AreaToolsWhat they do
Account1Balance and account info
Campaigns10Full lifecycle — create through delete
Categories3Browse categories and pricing
Templates6Create and manage task forms
Slots5Review submissions, rate, bonus
Tasks3Per-worker task data
Task Groups6Grouped task management
Hire Groups10Worker pool targeting
Geo Zones1Geographic targeting
Transactions2Payment history
Workers4Worker management
Job Queue1Async job tracking
Total53

Every tool has annotations — read-only hints, destructive flags, idempotent markers — so AI agents can reason about what's safe to call without asking first.

Getting Started

The Microworkers bundle is on MCPBundles. You need a Microworkers API key (get one here) and some balance in your account. Connect the credential, and your AI agent has access to the full 53-tool surface.
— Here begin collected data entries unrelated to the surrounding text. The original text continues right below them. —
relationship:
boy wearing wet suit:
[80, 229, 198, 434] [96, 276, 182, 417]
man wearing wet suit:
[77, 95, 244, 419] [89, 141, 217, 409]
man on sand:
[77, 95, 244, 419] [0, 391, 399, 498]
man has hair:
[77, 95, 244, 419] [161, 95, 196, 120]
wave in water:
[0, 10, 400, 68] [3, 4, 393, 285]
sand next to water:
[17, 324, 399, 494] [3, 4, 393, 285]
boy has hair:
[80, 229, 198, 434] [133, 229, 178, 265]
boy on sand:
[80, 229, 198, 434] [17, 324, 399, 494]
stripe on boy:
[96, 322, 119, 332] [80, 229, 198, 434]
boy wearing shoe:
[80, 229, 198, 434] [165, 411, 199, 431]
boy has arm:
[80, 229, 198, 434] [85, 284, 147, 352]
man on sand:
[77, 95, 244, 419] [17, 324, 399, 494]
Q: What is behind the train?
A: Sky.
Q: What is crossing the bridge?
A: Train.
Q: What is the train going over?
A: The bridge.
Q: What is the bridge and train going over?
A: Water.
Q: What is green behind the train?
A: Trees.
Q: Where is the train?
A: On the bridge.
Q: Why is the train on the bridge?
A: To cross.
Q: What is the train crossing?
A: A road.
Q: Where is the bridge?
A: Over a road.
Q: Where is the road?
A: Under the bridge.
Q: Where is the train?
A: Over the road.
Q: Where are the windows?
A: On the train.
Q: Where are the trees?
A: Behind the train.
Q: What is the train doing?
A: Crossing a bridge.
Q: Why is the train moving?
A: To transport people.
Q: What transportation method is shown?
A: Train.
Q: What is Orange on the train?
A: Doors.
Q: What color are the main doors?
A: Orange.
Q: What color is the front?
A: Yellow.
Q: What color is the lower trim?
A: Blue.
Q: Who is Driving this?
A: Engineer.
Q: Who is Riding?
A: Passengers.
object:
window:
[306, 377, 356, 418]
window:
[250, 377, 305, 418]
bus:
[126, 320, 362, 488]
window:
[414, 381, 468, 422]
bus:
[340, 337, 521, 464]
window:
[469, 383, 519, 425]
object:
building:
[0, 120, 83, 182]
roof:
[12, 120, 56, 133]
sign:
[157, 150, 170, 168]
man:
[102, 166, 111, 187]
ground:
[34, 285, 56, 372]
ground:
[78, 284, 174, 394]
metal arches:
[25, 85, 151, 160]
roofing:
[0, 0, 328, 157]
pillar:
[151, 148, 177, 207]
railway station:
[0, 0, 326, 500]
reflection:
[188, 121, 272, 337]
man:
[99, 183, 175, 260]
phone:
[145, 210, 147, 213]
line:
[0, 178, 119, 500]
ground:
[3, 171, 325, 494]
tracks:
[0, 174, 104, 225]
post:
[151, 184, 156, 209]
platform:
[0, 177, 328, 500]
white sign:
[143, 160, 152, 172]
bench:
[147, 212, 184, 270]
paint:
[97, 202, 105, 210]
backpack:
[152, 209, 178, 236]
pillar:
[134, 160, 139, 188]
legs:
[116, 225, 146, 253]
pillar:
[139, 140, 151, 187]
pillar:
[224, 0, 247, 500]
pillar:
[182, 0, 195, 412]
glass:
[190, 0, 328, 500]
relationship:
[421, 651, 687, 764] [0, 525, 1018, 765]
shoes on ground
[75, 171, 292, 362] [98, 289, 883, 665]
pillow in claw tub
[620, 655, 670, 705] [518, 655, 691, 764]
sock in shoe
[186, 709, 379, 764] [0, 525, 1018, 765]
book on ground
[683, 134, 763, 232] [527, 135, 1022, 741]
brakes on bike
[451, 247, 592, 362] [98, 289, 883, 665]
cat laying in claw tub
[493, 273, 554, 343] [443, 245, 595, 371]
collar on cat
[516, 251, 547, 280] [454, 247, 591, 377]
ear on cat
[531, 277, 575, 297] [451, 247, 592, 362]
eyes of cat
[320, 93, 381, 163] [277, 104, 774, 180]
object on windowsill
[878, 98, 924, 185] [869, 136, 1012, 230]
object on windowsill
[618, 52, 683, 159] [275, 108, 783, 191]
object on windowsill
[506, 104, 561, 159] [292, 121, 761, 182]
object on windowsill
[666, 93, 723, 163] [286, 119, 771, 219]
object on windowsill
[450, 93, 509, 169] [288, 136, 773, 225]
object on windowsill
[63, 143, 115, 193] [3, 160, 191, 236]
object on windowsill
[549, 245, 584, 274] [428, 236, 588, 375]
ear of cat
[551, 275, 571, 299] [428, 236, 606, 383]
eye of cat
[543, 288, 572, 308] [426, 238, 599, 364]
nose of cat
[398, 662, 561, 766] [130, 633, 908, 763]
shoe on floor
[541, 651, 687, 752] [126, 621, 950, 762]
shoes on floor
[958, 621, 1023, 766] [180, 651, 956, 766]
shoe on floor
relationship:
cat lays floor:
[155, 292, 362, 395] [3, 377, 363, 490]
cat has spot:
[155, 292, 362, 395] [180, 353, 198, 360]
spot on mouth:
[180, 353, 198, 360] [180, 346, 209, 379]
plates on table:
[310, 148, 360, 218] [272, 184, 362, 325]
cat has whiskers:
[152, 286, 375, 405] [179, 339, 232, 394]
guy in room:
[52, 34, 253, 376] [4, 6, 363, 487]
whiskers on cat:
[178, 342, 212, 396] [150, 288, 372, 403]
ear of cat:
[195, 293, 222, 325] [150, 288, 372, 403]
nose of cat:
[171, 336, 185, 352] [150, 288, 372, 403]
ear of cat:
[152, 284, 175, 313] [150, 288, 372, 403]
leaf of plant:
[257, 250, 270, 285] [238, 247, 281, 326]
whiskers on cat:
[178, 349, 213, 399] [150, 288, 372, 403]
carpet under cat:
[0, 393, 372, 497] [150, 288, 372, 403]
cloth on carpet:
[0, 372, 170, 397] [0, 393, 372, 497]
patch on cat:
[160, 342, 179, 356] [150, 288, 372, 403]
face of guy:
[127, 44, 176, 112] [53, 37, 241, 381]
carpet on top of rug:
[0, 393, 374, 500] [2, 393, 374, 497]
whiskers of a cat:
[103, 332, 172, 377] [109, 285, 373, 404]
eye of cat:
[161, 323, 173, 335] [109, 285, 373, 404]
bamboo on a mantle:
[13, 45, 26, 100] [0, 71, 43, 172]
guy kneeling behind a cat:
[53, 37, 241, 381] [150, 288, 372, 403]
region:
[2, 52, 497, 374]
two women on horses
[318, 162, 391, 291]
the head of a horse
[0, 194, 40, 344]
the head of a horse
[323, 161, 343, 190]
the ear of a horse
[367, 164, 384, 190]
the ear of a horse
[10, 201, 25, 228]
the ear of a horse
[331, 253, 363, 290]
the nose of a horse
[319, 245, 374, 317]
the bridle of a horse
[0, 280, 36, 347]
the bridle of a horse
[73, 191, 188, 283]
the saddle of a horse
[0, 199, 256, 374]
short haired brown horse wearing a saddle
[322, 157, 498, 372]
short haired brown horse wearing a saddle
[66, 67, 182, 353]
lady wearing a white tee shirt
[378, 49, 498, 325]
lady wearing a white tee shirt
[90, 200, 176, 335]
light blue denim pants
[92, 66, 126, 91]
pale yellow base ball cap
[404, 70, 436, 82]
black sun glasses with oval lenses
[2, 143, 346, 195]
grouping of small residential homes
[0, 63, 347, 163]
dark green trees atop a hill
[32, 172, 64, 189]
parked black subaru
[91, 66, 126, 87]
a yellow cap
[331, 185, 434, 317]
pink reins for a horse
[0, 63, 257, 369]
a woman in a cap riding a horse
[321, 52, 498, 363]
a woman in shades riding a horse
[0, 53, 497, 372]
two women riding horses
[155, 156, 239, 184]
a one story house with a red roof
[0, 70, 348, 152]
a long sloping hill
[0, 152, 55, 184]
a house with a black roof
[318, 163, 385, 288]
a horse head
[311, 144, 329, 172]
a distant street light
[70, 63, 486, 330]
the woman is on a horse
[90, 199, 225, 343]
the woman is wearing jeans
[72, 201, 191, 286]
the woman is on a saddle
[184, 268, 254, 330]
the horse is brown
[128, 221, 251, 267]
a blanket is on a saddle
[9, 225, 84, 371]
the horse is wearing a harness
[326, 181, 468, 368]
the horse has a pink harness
The bundle includes a skill that walks AI agents through the whole workflow — browsing categories, creating templates, launching campaigns, polling for results, rating submissions. Once you've connected the credential, the AI knows what to do.

Why This Matters

We've been building MCP tools for a year and they all follow the same shape: AI talks to machine, machine talks back. The Microworkers provider is the first one where the AI talks to people. It posts work, waits, evaluates what comes back, and pays for quality.

That's a genuinely new capability. When an AI agent hits something it can't do — because it needs a human in a browser, or a local perspective from another country, or a judgment call that requires common sense — it doesn't have to stop anymore. It can get help. Programmatically. For a few cents per task.

The boundary between what AI can handle and what requires a human hasn't gone away. But AI can now reach across it whenever it needs to.